The easyJet founder claims that the existing Airbus orders risks that the airline may run out of money by August of this year, “perhaps even earlier.” Haji-Ioannou cites what he describes as an “optimistic forecast” from Credit Suisse published on April 2 which shows easyJet suffering a cash short-fall of £164 million ($201 million) by September 2020. 

Haji-Ioannou aslo accuses Credit Suisse of being complicit with the airline’s management in downplaying the risks. Instead, Haji-Ioannou predicts a slow recovery for the airline industry which will require higher cash reserves than Credit Suisse suggests.

“The CS forecast is based on wildly optimistic assumptions that the easyJet fleet will return to the skies in June, bringing in profitable revenues of £1.5 billion ($1.84 billion) in the summer months,” he writes. “This is pure fantasy. It must be noted that almost every country in Europe has now closed its borders to foreigners. Nobody really knows when they will open again. And even then, nobody believes that people will be willing undertake foreign travel in such large number by June 20. Fear has now taken over human behaviour when it comes to any form of foreign travel. Each country will want to keep others out for much longer than the date that their own local national lockdown ends. I think that easyJet at the end of national lockdowns will feel more like a start-up trying to find a few profitable routes for a few aircraft at a time. How many Brits will want to fly to northern Italy or Spain on holiday this June and v.v. ? Not many I think.”

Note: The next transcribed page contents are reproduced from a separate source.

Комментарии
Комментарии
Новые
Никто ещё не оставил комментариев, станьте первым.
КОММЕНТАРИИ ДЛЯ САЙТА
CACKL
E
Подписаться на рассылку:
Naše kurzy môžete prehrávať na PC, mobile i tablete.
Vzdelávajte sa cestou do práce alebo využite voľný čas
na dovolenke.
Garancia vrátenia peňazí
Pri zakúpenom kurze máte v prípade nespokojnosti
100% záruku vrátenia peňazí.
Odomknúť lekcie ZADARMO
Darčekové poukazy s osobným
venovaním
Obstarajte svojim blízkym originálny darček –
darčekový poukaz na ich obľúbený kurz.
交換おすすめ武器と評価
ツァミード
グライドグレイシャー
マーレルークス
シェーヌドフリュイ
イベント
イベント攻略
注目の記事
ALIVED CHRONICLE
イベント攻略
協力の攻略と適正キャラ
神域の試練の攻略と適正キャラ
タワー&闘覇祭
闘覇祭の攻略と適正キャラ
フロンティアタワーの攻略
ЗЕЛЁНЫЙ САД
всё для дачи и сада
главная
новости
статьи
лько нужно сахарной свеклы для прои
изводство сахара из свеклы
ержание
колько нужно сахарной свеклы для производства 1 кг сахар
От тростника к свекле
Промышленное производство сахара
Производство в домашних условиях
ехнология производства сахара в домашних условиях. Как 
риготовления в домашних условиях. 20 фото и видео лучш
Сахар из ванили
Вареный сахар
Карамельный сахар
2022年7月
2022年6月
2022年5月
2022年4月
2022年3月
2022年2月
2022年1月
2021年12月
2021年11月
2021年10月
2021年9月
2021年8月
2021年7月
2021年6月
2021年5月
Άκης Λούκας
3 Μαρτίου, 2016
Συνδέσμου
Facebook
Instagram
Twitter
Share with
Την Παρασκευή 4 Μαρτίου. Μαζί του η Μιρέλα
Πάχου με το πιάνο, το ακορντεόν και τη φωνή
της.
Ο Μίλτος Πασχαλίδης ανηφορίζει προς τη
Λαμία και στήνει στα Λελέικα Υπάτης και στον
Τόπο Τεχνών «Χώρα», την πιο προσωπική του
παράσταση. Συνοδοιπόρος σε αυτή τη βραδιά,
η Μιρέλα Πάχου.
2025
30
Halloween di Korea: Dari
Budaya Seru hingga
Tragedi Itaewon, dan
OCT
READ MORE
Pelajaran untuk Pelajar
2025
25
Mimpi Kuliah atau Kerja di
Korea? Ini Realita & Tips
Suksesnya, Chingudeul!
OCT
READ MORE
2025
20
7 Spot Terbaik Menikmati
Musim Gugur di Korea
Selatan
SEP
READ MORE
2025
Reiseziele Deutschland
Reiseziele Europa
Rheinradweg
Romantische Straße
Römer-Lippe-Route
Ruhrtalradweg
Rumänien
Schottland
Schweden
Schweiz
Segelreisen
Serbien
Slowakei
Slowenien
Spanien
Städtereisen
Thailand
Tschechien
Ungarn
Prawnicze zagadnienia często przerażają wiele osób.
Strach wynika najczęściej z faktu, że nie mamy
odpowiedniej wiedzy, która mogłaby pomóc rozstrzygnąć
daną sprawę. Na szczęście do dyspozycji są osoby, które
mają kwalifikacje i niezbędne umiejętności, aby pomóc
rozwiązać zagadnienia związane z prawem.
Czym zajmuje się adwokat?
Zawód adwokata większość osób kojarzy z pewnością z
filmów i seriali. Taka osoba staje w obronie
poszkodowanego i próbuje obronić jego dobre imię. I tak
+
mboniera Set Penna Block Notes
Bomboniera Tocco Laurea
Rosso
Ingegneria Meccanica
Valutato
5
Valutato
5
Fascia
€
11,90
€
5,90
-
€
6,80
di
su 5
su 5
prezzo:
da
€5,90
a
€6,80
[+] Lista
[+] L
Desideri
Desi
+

Haji-Ioannou also characterizes Credit Suisse’s assumption as “crazy” that easyJet will have demand for all of its existing aircraft, return to full capacity by October, and earn higher profits in 2021 than in 2019.

“The only reason the house broker CS is publishing such wildly optimistic forecast is to provide ‘cover’ to the directors to preserve the contract with Airbus and convince naïve new investors to inject additional equity into easyJet just to pay Airbus,” Haji-Ioannou says. “Even then the CS optimistic forecast fails to prove there is sufficient cash in the company – in fact the optimistic forecast would be short of breakeven by about half a billion pounds of cash assuming they continue to pay Airbus.”

Haji-Ioannou criticises the airline’s chairman John Barton for failing to hold the vote to remove Andreas Bierwirth as a director. “Bierwirth is a failed ex-Lufthansa executive who lost his employer a lot of money and got sacked from Austrian airlines. He is also a long-time friend of Airbus,” Haji-Ioannou says, adding. “They are desperately trying to deprive shareholders of a vote because they know they will lose. They will then have to go home and let other people navigate this company through this mess they created by ordering all these unwanted planes. I hold them personally liable for their mistakes.”

The airline’s founder says he will “up the ante” by calling “for the removal of two directors” selecting Andrew Findlay, the airline’s CFO as the second.

While easyJet has adapted to lower demand during the coronavirus crisis by grounding the fleet, it was legally obliged this March to pay over £170 million ($208 million) in dividends for 2019 performance, including a payment of £60 million ($74 million) directly to Haji-Ioannou.

An easyJet spokesperson said the airline had not “received a new formal request [from Haji-Ioannou] as yet” and offered the following statement:

“The Board is managing the unprecedented challenges facing the airline and the aviation sector as a whole. We remain absolutely focused on short term liquidity, removing expenditure from the business alongside safeguarding jobs and ensuring the long-term future of the airline. We believe that holding a general meeting would be an unhelpful distraction from tackling the many immediate issues our business faces.”